Texto citado

* * *

Estas normas são conhecidas como “regras de sentimentos” e são tão arraigadas nas nossas interações sociais e no trabalho que raramente dedicamos muita atenção a elas.
Quando um colega anuncia que está noivo, por exemplo, as regras de sentimentos determinam que você deve demonstrar alegria. Quando seu chefe diz que a equipe acabou de perder uma conta, a sensação apropriada poderá ser de frustração ou até raiva.
A decepção relativa ao trabalho muitas vezes é tolerada, particularmente se junto com ela vier o empenho para encontrar a solução.
Mas nem todas as demonstrações de emoção são tratadas igualmente. Segundo especialistas, o que é ou não é considerado “apropriado” pode depender do funcionário envolvido.
Já sabemos, por exemplo, que as mulheres que levantam a voz em um ambiente profissional podem ser consideradas beligerantes, enquanto um homem que se comporta da mesma forma seria visto como assertivo ou até como um líder.
Mas pesquisas sugerem que não só a questão de gênero influencia as regras de sentimentos — existe também uma distinção racial.
Dados indicam que, quando trabalhadores não brancos demonstram suas emoções, seus sentimentos podem despertar reações diferentes em comparação com trabalhadores brancos demonstrando as mesmas emoções.
Isso força os funcionários não brancos a se auto-observar no local de trabalho, para evitar que os colegas interpretem incorretamente suas emoções com prejuízo para suas carreiras — o que aumenta significativamente sua carga emocional.
‘Você vê os olhares’
Ao longo dos anos, diversos estudos demonstraram como as regras de sentimentos são aplicadas de forma diferente a homens e mulheres. A conclusão recorrente é que as pessoas julgam emoções como raiva, tristeza e frustração com muito mais rigor quando demonstradas por uma mulher do que por um homem.
Pesquisadores concluíram que mulheres que choram no trabalho podem ser consideradas fracas ou não profissionais, enquanto se acredita que há fatores externos por trás das lágrimas dos homens.
Da mesma forma, homens que demonstram raiva muitas vezes podem usá-la como ferramenta de gestão eficaz para mostrar competência, enquanto as mulheres são consideradas ineptas ou até antagônicas.
Em um projeto de 2014, 170 estudantes de graduação assistiram a um vídeo de declarações finais de advogados em um julgamento. Solicitou-se aos participantes que fornecessem um veredicto e avaliassem a competência dos advogados.
Litigantes homens com raiva receberam as avaliações mais altas no estudo, enquanto litigantes mulheres com raiva receberam as notas mais baixas. Como se não bastasse, os estudantes atribuíram a raiva das mulheres ao seu estado emocional, mas atribuíram a raiva dos homens à situação em si.

* * *

Listagem de registros
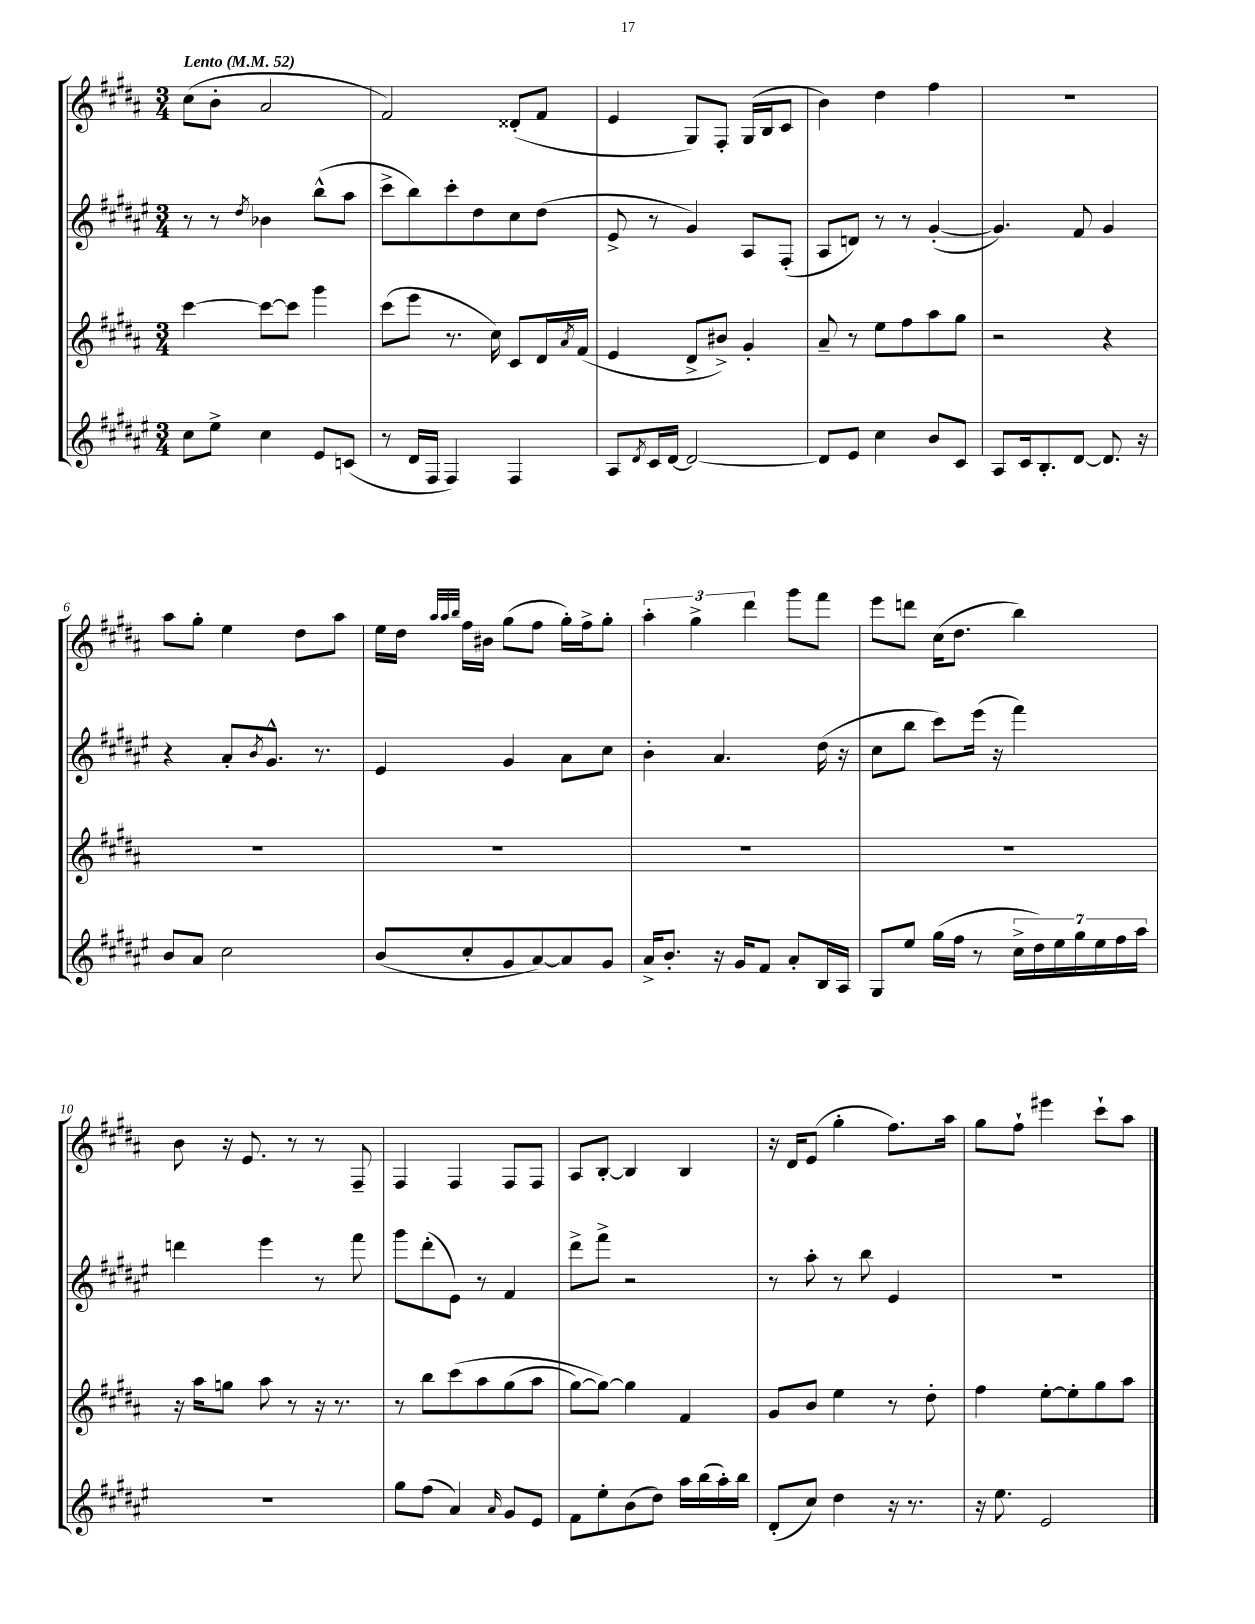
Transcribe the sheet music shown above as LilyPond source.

* * *

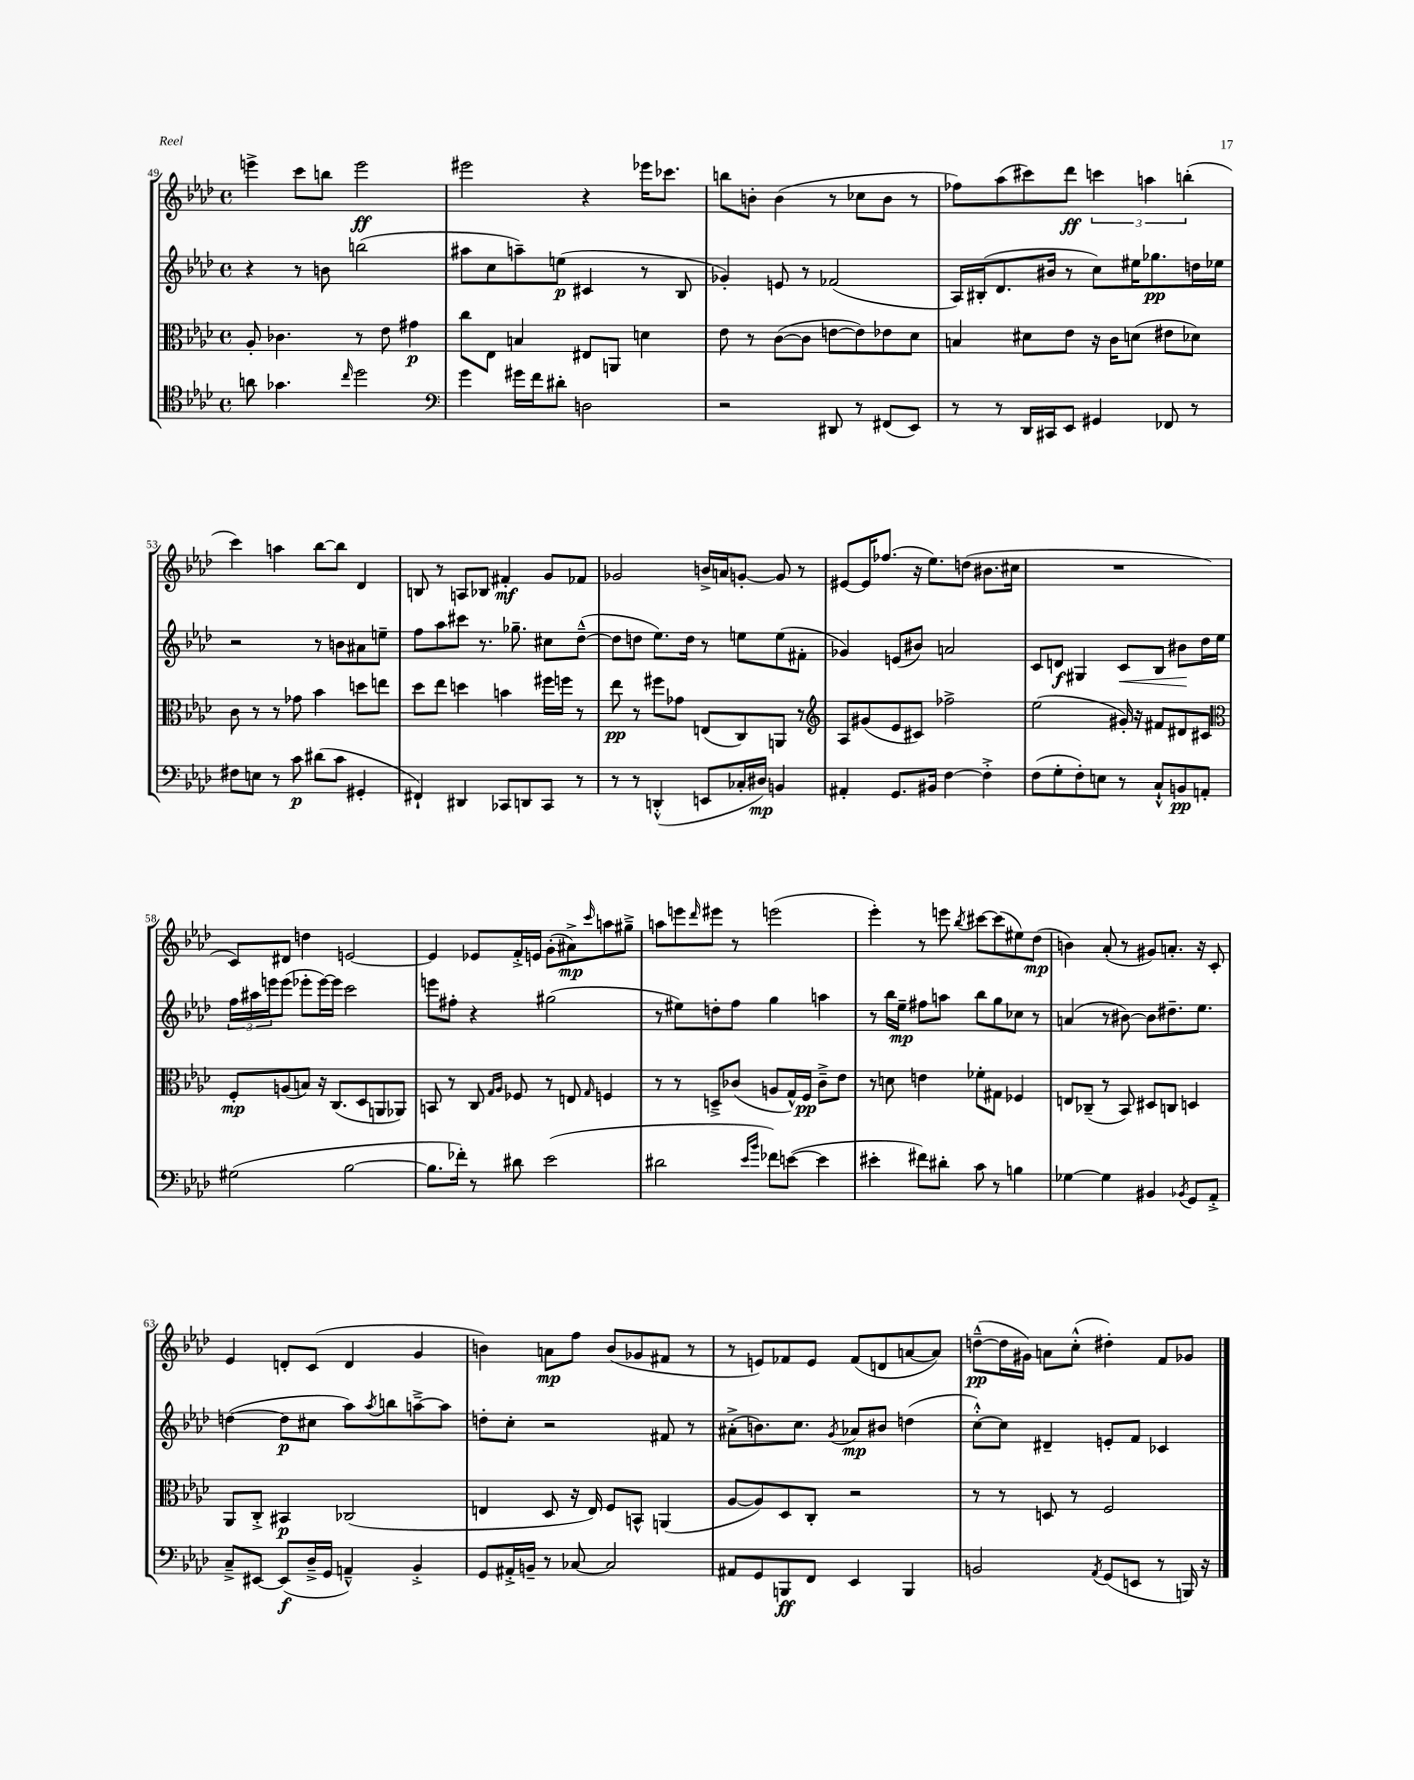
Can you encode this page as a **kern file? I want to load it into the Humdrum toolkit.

* * *

Tarefas obrigatórias
1. Segundo o texto sobre as regras de sentimentos, quantos estudantes de graduação assistiram ao vídeo no projeto de 2014?
2. Escreva a continuação do texto sobre as regras de sentimentos a partir da última frase apresentada.
A listagem não tem nenhuma relação com o texto sobre as regras de sentimentos.

Resultados do exercício
1. Foram 170 estudantes de graduação.

2.
É difícil analisar a razão exata da disparidade de gênero, mas ela muitas vezes é causada por estereótipos enraizados, além da falta de visibilidade das mulheres em posições de liderança, ao contrário dos cargos de apoio.
Mais recentemente, pesquisas demonstraram um fenômeno similar em termos de como as pessoas observam as emoções de funcionários não brancos no local de trabalho, em comparação com seus colegas brancos.
Mesmo se os profissionais adotarem as regras de sentimentos “padrão”, evidências indicam que funcionários não brancos — particularmente, funcionários negros — também precisam controlar as emoções que eles produzem nos outros, para não se arriscarem a sofrer consequências negativas.
Robert, executivo de mídia negro do Reino Unido, afirma que, se ele ficar muito entusiasmado ao falar sobre um projeto em um ambiente profissional, as pessoas à sua volta muitas vezes observam essa emoção de forma diferente da sua intenção.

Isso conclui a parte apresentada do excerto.